Canada and other peacekeeping nations faced huge challenges in the Balkans and there was only so much they could do to curb the worst of the violence brought on by the hatred and viciousness of the combatants there. Many horrible acts were perpetrated that the peacekeepers simply could not prevent.

Today, the active fighting is over. The last sizable Canadian Armed Forces presence left the region in 2004, but a European Union peace support force remains in the region to help keep the peace and support those who live in the region as they move toward a more peaceful future.

Facts and Figures

  • The largest number of Canadians to serve in a UN mission in the region at any one time was 2,000. More than 40,000 troops from many countries took part in the largest UN contingent that served during the peace support missions.
  • NATO contingents continue to play a peacekeeping role in the region. At times, NATO troop strengths have reached 60,000, including up to 1,500 Canadians.
  • In the spring of 1999, Canadian pilots flew combat missions for the first time since the Korean War.
  • In Macedonia in 1999-2000, Canada sent its largest single overseas deployment of troops since the Korean War. Canada also deployed heavy tanks in a conflict situation for the first time since the Korean War.

Heroes and Bravery

Often we think of the dangers of war and heroic acts of bravery as belonging to generations of the past. However, in the 1990s, Canadian Armed Forces members found themselves in a full-fledged war zone where peacekeeping troops had to engage in firefights to try to fulfill their missions.

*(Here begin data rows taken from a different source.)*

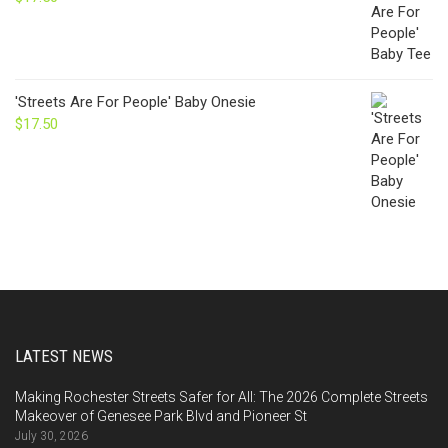
'Streets Are For People' Baby Onesie
$
17.50
LATEST NEWS
Making Rochester Streets Safer for All: The 2026 Complete Streets
Makeover of Genesee Park Blvd and Pioneer St
July 30, 2026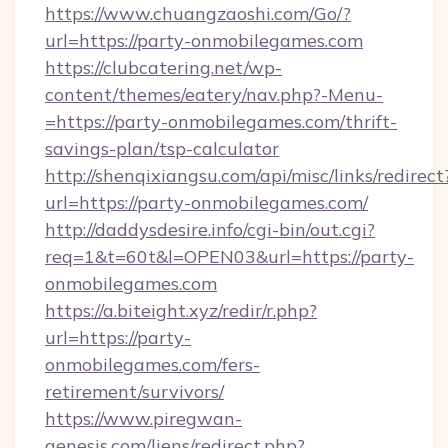
https://www.chuangzaoshi.com/Go/?
url=https://party-onmobilegames.com
https://clubcatering.net/wp-
content/themes/eatery/nav.php?-Menu-
=https://party-onmobilegames.com/thrift-
savings-plan/tsp-calculator
http://shenqixiangsu.com/api/misc/links/redirect
url=https://party-onmobilegames.com/
http://daddysdesire.info/cgi-bin/out.cgi?
req=1&t=60t&l=OPEN03&url=https://party-
onmobilegames.com
https://a.biteight.xyz/redir/r.php?
url=https://party-
onmobilegames.com/fers-
retirement/survivors/
https://www.piregwan-
genesis.com/liens/redirect.php?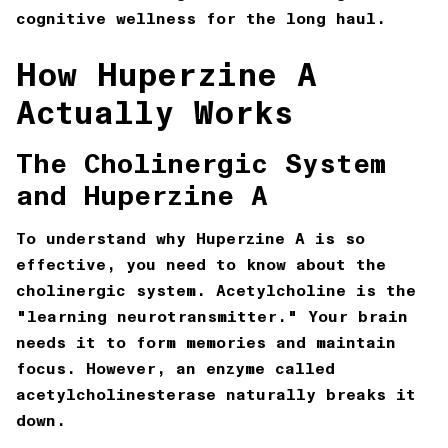
cognitive wellness for the long haul.
How Huperzine A
Actually Works
The Cholinergic System
and Huperzine A
To understand why Huperzine A is so
effective, you need to know about the
cholinergic system. Acetylcholine is the
"learning neurotransmitter." Your brain
needs it to form memories and maintain
focus. However, an enzyme called
acetylcholinesterase naturally breaks it
down.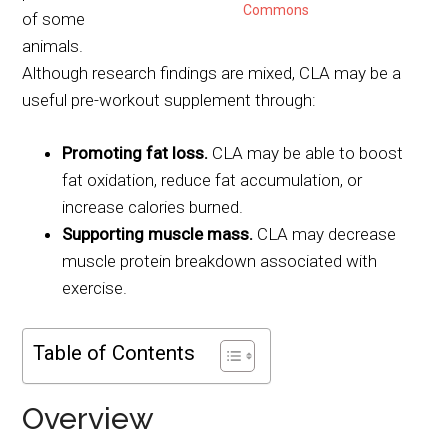
Commons
of some
animals.
Although research findings are mixed, CLA may be a
useful pre-workout supplement through:
Promoting fat loss.
CLA may be able to boost
fat oxidation, reduce fat accumulation, or
increase calories burned.
Supporting muscle mass.
CLA may decrease
muscle protein breakdown associated with
exercise.
Table of Contents
Overview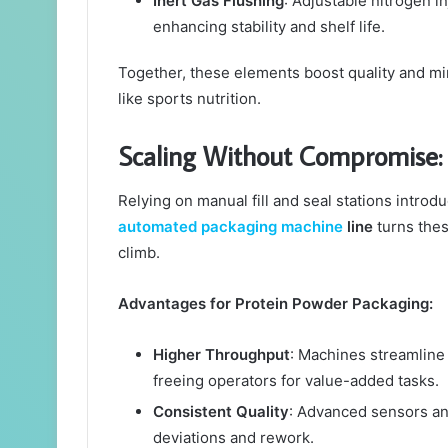
Inert Gas Flushing
: Adjustable nitrogen i
enhancing stability and shelf life.
Together, these elements boost quality and m
like sports nutrition.
Scaling Without Compromise:
Relying on manual fill and seal stations introd
automated packaging machine
line
turns thes
climb.
Advantages for Protein Powder Packaging:
Higher Throughput
: Machines streamline 
freeing operators for value-added tasks.
Consistent Quality
: Advanced sensors an
deviations and rework.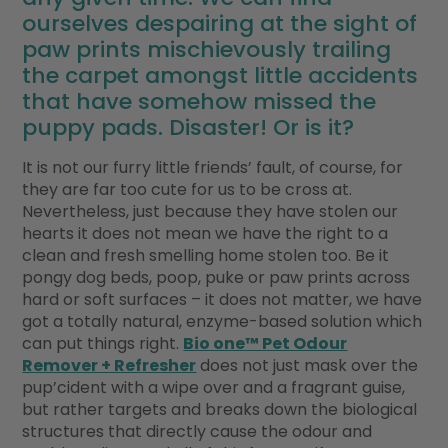
ourselves despairing at the sight of
paw prints mischievously trailing
the carpet amongst little accidents
that have somehow missed the
puppy pads. Disaster! Or is it?
It is not our furry little friends’ fault, of course, for
they are far too cute for us to be cross at.
Nevertheless, just because they have stolen our
hearts it does not mean we have the right to a
clean and fresh smelling home stolen too. Be it
pongy dog beds, poop, puke or paw prints across
hard or soft surfaces – it does not matter, we have
got a totally natural, enzyme-based solution which
can put things right.
Bio one™ Pet Odour
Remover + Refresher
does not just mask over the
pup’cident with a wipe over and a fragrant guise,
but rather targets and breaks down the biological
structures that directly cause the odour and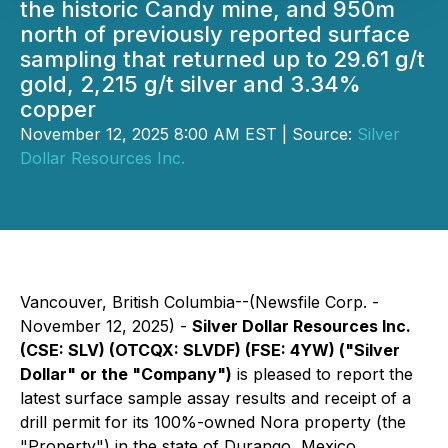
the historic Candy mine, and 950m
north of previously reported surface
sampling that returned up to 29.61 g/t
gold, 2,215 g/t silver and 3.34%
copper
November 12, 2025 8:00 AM EST | Source:
Silver
Dollar Resources Inc.
Vancouver, British Columbia--(Newsfile Corp. -
November 12, 2025) -
Silver Dollar Resources Inc.
(CSE: SLV) (OTCQX: SLVDF) (FSE: 4YW) ("Silver
Dollar" or the "Company")
is pleased to report the
latest surface sample assay results and receipt of a
drill permit for its 100%-owned Nora property (the
"Property") in the state of Durango, Mexico.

  • Major Joseph Servais and Captain Joseph Brosseau both were awarded Meritorious Service Medals for their work as monitors with the European Union Monitoring Mission in the region in the early 1990s. Servais was responsible for eight monitoring teams, often conducting the most dangerous missions himself. Brosseau led the mission in Sarajevo at the time, planning and leading the dangerous six-hour convoy to safely evacuate his group when ordered to leave.
  • In September 1993, Canadian soldiers experienced their most intense firefight since the Korean War when members of the Princess Patricia’s Canadian Light Infantry were pounded with heavy machine gun fire, grenades, cannons and small arms fire in the Medak Pocket of Croatia.
  • Captain Joseph Bélisle and Sergeant Mario Forest received Medals of Bravery while serving in Sarajevo for rescuing two seriously wounded women. While under sniper fire, Captain Bélisle returned fire to shield Sergeant Forest, who crawled to reach the two victims and remove them from danger. The two Canadians, still under fire, then helped the women into a military vehicle.
  • Master-Corporal Jean Kenneth Jensen was awarded the Medal of Bravery for his actions in August 1992. The United Nations sector headquarters in Sarajevo was under artillery fire and, hearing calls for help, he ran to the scene and guided a wounded soldier to safety. Master-Corporal Jensen returned twice more to look for additional victims and directed a first aid team to the area.
  • On two occasions, Canadian soldiers found themselves in hospitals full of patients that had been abandoned by staff due to increased fighting in the area. In one situation, troops found, protected and gave aid to a large number of mentally and physically challenged patients who needed a very high level of care.

Sacrifice

Canadians can be rightfully proud of their reputation around the world as a force for peace, but this comes at a price. About 130 Canadians have died in the course of Canada’s peace support operations around the world. In the Balkans, 23 Canadians lost their lives in the various missions and many more were injured.

The wounds of peacekeeping are not always caused by hostile fire, land mines or accidents. They do not always leave physical scars. The mission in the former Yugoslavia was particularly difficult for those deployed there. The human atrocities perpetrated against the civilian population were horrific – witnessing human brutality on this scale has a deep impact on those who see it.

Learning about what the Veterans of these Canadian Armed Forces missions in the Balkan States have done and sacrificed in the course of their duties is important. By understanding their role, we honour their achievements. Knowing about Canada’s values and history helps us understand the Canada we live in today.